La psychanalyse des états organiques (Groddeck)1

Quiconque a étudié des ouvrages de psychanalyse a certainement remarqué que nous avons toujours conçu l’inconscient comme une couche psychique plus proche de la sphère physique, disposant des forces pulsionnelles qui ne sont pas, ou très peu, influencées par le psychisme conscient. Dans les observations psychanalytiques nous voyons mentionner des troubles intestinaux, des laryngites, des troubles de la menstruation, qui sont des formations réactionnelles à des désirs réprimés ou bien qui représentent ces désirs sur un mode déformé et incompréhensible pour la conscience. Certes nous avons toujours maintenu ouvertes les voies qui mènent de ces phénomènes à la physiologie normale et pathologique (je me borne à renvoyer à l’identité établie entre les mécanismes hystériques et les mécanismes d’expression des affects) ; cependant sur ce point, la psychanalyse a surtout concentré son intérêt sur certaines altérations physiques, conditionnées psychiquement, que l’on rencontre dans l’hystérie.
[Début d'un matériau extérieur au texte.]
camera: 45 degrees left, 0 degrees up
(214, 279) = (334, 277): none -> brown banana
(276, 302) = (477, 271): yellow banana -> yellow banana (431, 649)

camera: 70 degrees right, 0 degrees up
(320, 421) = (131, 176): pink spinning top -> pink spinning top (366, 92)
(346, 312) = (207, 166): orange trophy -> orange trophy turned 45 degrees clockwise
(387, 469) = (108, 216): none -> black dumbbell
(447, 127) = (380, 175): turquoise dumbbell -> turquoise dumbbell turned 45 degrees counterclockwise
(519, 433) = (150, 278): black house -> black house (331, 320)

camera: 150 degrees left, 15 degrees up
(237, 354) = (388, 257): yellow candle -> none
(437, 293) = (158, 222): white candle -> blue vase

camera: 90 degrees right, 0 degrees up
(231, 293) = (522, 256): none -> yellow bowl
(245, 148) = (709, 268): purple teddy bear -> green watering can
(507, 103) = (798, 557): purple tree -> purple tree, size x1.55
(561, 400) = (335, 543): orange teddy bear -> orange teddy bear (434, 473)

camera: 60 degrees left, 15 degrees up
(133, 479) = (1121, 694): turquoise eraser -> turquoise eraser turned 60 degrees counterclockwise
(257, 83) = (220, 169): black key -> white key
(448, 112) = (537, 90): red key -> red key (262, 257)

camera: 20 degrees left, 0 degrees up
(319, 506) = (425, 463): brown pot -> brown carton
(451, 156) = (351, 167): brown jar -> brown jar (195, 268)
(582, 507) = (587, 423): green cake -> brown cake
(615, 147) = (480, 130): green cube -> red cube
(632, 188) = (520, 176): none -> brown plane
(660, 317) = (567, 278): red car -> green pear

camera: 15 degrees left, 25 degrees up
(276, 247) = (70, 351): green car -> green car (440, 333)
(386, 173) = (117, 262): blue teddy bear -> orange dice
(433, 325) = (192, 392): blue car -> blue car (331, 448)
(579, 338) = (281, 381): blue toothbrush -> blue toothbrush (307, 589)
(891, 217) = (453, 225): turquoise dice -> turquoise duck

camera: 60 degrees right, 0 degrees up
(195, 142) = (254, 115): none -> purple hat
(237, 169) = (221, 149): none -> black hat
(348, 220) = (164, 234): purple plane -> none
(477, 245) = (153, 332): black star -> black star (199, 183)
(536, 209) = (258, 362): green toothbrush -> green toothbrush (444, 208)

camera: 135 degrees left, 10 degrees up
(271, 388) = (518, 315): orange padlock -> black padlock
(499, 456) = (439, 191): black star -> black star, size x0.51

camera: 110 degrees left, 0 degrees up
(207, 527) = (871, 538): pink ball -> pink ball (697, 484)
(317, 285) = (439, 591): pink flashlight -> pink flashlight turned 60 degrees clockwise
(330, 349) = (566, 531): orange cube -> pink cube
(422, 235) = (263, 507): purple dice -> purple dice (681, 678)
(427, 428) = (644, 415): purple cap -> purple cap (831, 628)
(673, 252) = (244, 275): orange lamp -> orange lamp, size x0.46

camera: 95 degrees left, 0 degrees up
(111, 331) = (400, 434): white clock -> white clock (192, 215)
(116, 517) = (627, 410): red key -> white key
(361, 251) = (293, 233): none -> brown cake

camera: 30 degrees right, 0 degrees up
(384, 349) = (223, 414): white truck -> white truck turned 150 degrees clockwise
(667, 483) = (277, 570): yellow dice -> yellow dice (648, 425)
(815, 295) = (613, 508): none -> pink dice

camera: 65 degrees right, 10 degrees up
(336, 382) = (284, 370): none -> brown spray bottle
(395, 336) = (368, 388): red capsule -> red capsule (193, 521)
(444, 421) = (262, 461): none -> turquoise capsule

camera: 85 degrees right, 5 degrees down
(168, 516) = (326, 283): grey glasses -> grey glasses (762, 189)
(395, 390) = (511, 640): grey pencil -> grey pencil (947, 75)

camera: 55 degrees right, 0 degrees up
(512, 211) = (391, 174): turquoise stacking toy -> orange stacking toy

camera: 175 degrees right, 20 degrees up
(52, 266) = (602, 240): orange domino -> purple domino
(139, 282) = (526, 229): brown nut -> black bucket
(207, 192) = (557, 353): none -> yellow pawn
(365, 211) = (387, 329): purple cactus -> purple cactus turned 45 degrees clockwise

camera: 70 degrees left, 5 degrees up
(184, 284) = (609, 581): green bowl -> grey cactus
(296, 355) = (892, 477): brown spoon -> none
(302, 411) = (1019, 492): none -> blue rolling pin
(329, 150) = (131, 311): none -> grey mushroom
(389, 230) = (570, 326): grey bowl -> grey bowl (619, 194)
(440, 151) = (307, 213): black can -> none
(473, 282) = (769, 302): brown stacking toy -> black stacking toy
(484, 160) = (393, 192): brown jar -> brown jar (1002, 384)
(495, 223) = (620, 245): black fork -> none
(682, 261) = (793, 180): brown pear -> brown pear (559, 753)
Dans cette brochure, le Dr Groddeck est le premier à s’être lancé dans la courageuse tentative d’appliquer à la médecine organique les résultats des théories de Freud. Et dès ce premier pas, il a abouti à des succès si surprenants, à des points de vue si nouveaux et à de si vastes perspectives que la valeur, au moins heuristique, de ses recherches paraît indiscutable. Nous n’avons pas de raisons de rejeter a priori même ce qui de prime abord paraît surprenant dans les affirmations de Groddeck. Ce qu’il affirme, ce sont le plus souvent des faits et non des hypothèses. Il prétend avoir réussi à démontrer dans un grand nombre de maladies organiques — inflammations, tumeurs, anomalies constitutionnelles — que la maladie se constitue comme mesure de défense contre des « sensibilités » inconscientes, autrement dit, qu’elle est au service d’une tendance. Il aurait même réussi à obtenir des améliorations sensibles, voire des guérisons, dans des cas d’altérations organiques très graves (par exemple : goitre, sclérodermie, goutte, affections pulmonaires, etc.) par le travail psychanalytique, par le fait de rendre ces tendances conscientes. Cependant Groddeck ne désire en aucun cas se poser en magicien, et il se contente de soutenir modestement qu’il crée seulement par la psychanalyse des conditions plus favorables « für das Es von dem man gelebt wird »2. Il identifie ce « Es » avec l'inconscient selon Freud.

Aucune espèce de considération ne nous autorise à rejeter d’emblée ces faits, ni d’ailleurs aucun fait en général, car pour déterminer la valeur des faits il suffit de savoir si — après vérification dans des conditions identiques — ils s’avèrent exacts ou non. Au demeurant il n’y a aucune raison théorique de tenir les processus de cette sorte pour impossibles.

Le Dr Groddeck, un médecin praticien, n’est pas parti de la psychanalyse, mais il l’a découverte en s’efforçant de soigner et de guérir les troubles organiques. C’est ce qui explique les profondes différences qui existent entre nous dans la conception et plus particulièrement dans la terminologie employée pour définir les phénomènes et les mécanismes en question. Mais il y a entre nous trop de points communs pour renoncer à l’espoir de franchir bientôt le gouffre qui sépare ces deux séries d’observations complémentaires. Actuellement déjà il se publie des observations et des conceptions d’ordre purement psychanalytique qui se rapprochent singulièrement des constatations de Groddeck.

Il faut souligner l’absence totale de toute trace de philosophie « finaliste » dans la manière dont Groddeck emploie la téléologie qui peut également être démontrée dans la sphère organique (fût-ce déterminé causalement). Il échappe ainsi fort heureusement aux écueils qui ont fait chavirer les recherches d’Adler, après des débuts si prometteurs.

L’amour de la vérité qui induit l’auteur à dévoiler, dans l’intérêt de la science, les points faibles de sa propre organisation physique et psychique, nous inspire également le respect. Nous attendons avec grand intérêt les publications ultérieures de Groddeck et en particulier des observations approfondies de maladies et de guérisons.

Enfin, nous ne pouvons dissimuler notre crainte de voir de nombreux lecteurs rebutés par la démarche extrêmement originale mais souvent fantaisiste de l’auteur, ce qui pourrait les amener à rejeter par la même occasion le noyau de réflexion sérieuse que contient cette brochure.


1 Dr Georg Groddeck (Baden-Baden) : « Die psychische Bedingtheit und psychoanalytische Behandlung organischer Leiden ». Édité par S. Hirzel, Berlin, 1917.

2 Pour le Ça par lequel on est vécu (N.d.T.).